Published:Friday | August 4, 2017 | 12:00 AMMark Titus
Andrew Wheatley


Science, Energy and Technology Minister Dr Andrew Wheatley says the Government's initiative to reduce energy consumption in ministries, departments and agencies has been an overwhelming success to date.

"As you might recall, the first half of the last decade saw the Government of Jamaica spending an average of $13 billion annually on energy consumption. This was not only unsustainable, it also posed a direct threat to the achievement of prosperity for all our people," said Wheatley, while speaking at the handing-over ceremony of energy-efficient units at the Jamaica Police Convalescent Centre (JPCC) in Black River, St Elizabeth, on Friday.

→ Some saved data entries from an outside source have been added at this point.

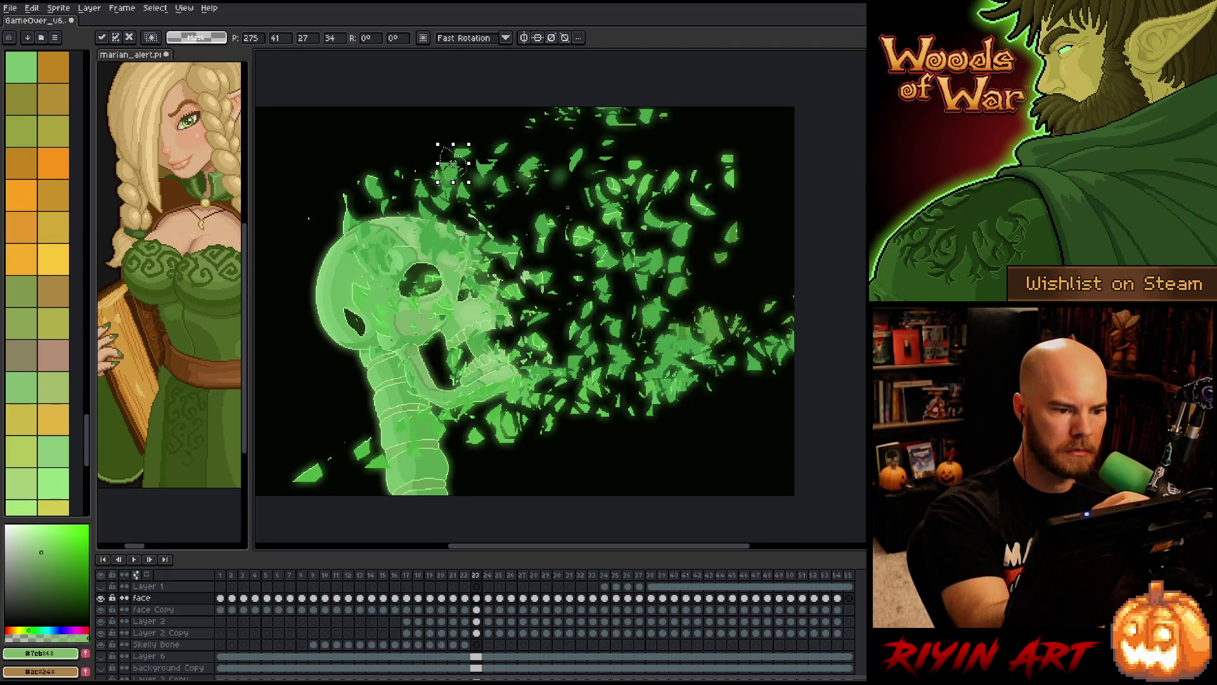
pyautogui.click(719, 233)
# - Reposition a leaf on frame 23 and save the file
pyautogui.moveTo(544, 166)
pyautogui.mouseDown()
pyautogui.moveTo(520, 146)
pyautogui.moveTo(533, 130)
pyautogui.mouseUp()
pyautogui.press('Return')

"Through the Energy Efficiency and Conservation Programme, the ministry continues to meet its goal of enhancing Jamaica's energy efficiency and conservation potential through the design and implementation of a number of projects, such as the installation of solar control films on windows of various government buildings, cool-roof applications to the roofs of the buildings, as well as retrofitting, removing and replacing old, inefficient air-condition units," he added.




According to Wheatley, the success the programme has been enjoying over the past three years has resulted in a significant reduction in the Government's energy bill.

"The success of the programme since its inception, just over three and a half years ago, has been encouraging. In addition to reducing energy usage by more than 10 gigawatts/hour, the Government has also saved more than J$100 million," he said.

The work carried out by the Petroleum Corporation of Jamaica at the JPCC involved a lighting-efficiency upgrade in 2013, and an extensive air-conditioning upgrade two years later. The initiative has realised savings of $3.5 million between February 2013 and June 2017.

The convalescent home was opened in 2006 by then Security Minister Dr Peter Phillips in response to concerns about the care of members of the Jamaica Constabulary Force who sustained injuries in the line of duty. It was made possible by an initial donation of $15 million by businessman Michael Lee-Chin.